With Captain Yates' helop however, the Doctor can escape GC, decipher Jones' hint, find the weapon against the maggots, kill them - including one that has already evolved to insectg form - find a cure for Jones, & finally face GC's evil computer - fittingly called BOSS - once more when it's trying to commence phase 2 of its plan - taking over the world, of course - with the help of Stevens as its human body. However, the Doctor manages to break the spell Stevens is under & in return, Stevens initiates the computer's self destruct sequence (doesn't every computer have one), ultimately sacrificing his on life.

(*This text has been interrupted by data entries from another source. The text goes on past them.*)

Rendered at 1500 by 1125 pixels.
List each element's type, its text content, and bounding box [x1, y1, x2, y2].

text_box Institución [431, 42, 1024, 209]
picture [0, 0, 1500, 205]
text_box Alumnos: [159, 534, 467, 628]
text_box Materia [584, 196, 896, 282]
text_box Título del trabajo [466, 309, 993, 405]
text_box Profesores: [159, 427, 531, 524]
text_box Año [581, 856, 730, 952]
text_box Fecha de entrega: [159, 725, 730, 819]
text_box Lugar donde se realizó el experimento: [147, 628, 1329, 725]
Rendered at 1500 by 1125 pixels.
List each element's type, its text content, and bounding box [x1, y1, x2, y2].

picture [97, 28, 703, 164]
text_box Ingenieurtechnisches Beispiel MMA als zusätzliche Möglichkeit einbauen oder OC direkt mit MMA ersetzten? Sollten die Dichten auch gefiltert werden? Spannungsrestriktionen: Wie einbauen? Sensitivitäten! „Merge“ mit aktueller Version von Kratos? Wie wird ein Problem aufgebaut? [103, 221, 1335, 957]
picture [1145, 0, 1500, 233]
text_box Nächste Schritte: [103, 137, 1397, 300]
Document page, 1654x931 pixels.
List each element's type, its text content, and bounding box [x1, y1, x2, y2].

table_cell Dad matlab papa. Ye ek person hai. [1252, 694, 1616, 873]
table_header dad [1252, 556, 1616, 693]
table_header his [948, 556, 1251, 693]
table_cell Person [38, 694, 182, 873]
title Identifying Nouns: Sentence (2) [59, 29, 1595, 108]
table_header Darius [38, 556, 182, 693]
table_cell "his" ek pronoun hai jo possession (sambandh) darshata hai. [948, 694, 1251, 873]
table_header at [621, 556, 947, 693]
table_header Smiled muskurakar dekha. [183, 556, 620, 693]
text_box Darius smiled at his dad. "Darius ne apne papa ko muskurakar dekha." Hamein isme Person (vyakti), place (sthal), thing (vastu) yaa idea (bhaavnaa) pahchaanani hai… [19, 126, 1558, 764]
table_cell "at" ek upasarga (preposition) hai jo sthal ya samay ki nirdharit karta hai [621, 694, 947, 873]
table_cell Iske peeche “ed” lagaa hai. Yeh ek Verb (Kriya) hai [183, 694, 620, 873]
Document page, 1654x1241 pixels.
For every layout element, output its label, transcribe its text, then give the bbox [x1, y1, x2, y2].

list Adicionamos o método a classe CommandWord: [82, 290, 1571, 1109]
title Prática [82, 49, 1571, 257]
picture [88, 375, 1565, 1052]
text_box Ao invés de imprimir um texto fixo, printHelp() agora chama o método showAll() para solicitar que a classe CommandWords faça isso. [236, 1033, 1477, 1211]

The Doctor has saved the world again, but the ending might prove a bitter one since Jo has decided to leave him, her father-figure, for Jones, the man she has fallen in love with.

 

Generally speaking, during Barry Letts' reign as Doctor Who's producer (1970 to 1974, almost all episodes with Jon Pertwee in the lead) the series consisted of solid sci-fi stories mostly of the earth-invasion variety, with the Doctor being a professor Quatermass-type character, which would occasionally hit a socio-critical note not normally found in a kids' sci-fi-TV series (which was what Doctor Who originally was conceived as), but dealign with it in an entertaining way.

The Green Death is not only no exception, but a perfect example for this: It does raise issues of ecology, globalization & of how the 2 are linked together decades before these topics became staple of the news-mags, but it does so by telling a sci-fi-horror-earth-invasion-tale about giant maggots that would work equally fine without any of that subtext as well.